Skagway, a port of call on a Disney Cruise Line Alaska Cruise vacation, is a city on the south coast of Alaska located near the north end of the Lynn Canal in the Alaskan Panhandle. The city is renowned for unspoiled natural beauty and a storied history steeped in the Klondike Gold Rush of the late 1880s.
Things to See and Do
Known as the "Gateway to the Klondike," Skagway celebrates its place as the one-time threshold of the late 19th-century Klondike Gold Rush with several must-see destinations designed with the entire family in mind.
The Klondike Gold Rush National Historic Park offers Guests the unique opportunity to embark on a walking tour of some of the downtown locales frequented by the thousands of prospectors and miners that made their way through Skagway.

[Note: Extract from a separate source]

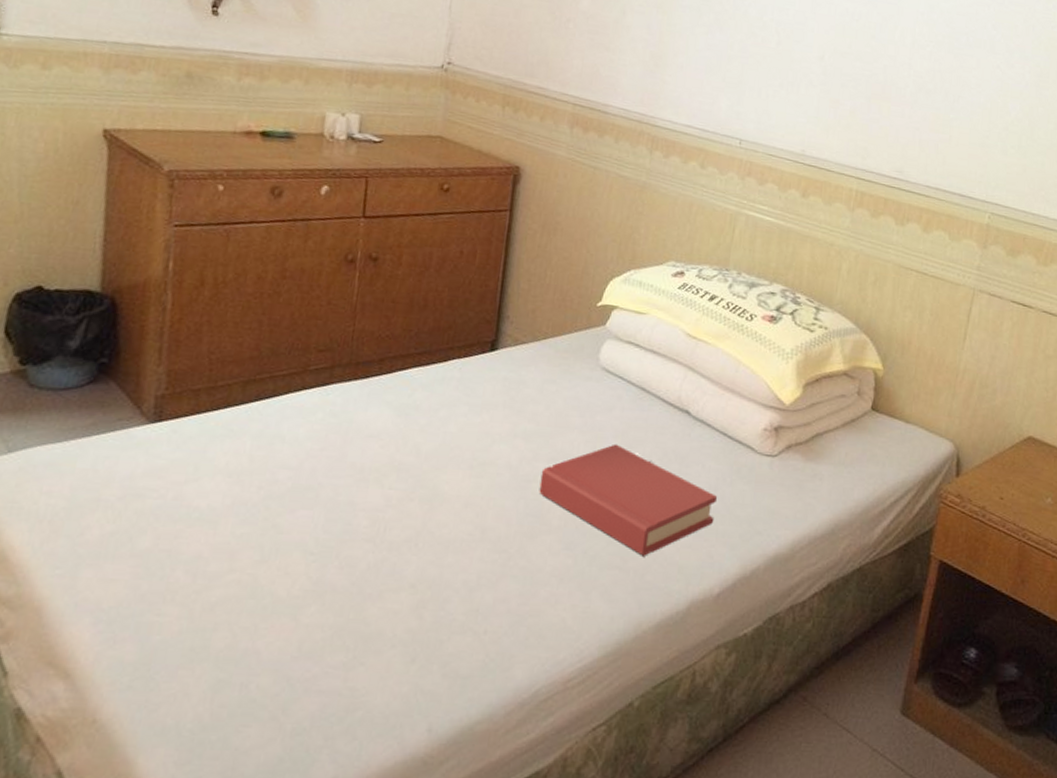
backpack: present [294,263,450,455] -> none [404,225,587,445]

Guests can even embark on a hike along the White Pass Trail, the main passage trekked during the Gold Rush.
Adventure seekers will want to take a ride along the late19th-century White Pass & Yukon Route Railroad and travel the very same route in a vintage train car that the miners of yesteryear traveled in as they set out in search of gold. Named an International Historic Civil Engineering Landmark, the train takes Guests through steep climbs and cliff-hanging turns, through tunnels and atop towering bridges, past glaciers and picture-perfect waterfalls.
The Skagway Museum and Archives displays a diverse collection of age-old treasures from the town's illustrious history, wonderfully curated in a historic granite building. And along the scenic Chilkoot Trail, hundreds of relics of the past rest untouched for all to see. From age-old old pick axes to decrepit wagon wheels, these tools of the gold-mining trade were ditched by the original miners and left to history.
Local Culture and Flavor
Known for its legendary seat during the Gold Rush boom, Skagway is a sleepy town frozen in time. A plethora of magnificent albeit quaint landmark buildings along the main thoroughfare in town, Broadway Street, help to illustrate what life was like during Skagway's heyday, when opportunity and riches were as easy to find as the gold that everyone was searching for. Walking along this historic 7-block stretch, don't be surprised it you bump into residents wearing late 19th-century attire from when the town came into prominence.
Past and Present
Originally home to the Chilkoots and Chilkats Native Americans, Skagway came to prominence when gold was discovered approximately 600 miles along the Klondike River at Rabbit Creek in 1896 setting off what would be known as the Klondike Gold Rush of the 1890s. During this time, hundreds of thousands of gold prospectors settled into the area in search of fortune. Because of its proximity to the Yukon where gold was plentiful, Skagway acted as the gateway to the treasure, and the town grew both in size and structure because of this sudden economic boom. By 1899, gold rush fever had passed.
Today, Skagway with its sweeping mountain and river views is a city of approximately 800 residents that embraces its place in American history. Ironically, it wasn't the gold that made Skagway rich but rather the tourism of that time that came soon afterward and remains to this day.
Fun Facts & Tips
Skagway is also part of the setting for Jack London's book The Call of the Wild.
During the early 1900s, Skagway was known as the "Gateway to the Klondike."
Skagway, Alaska was incorporated on June 28, 1900.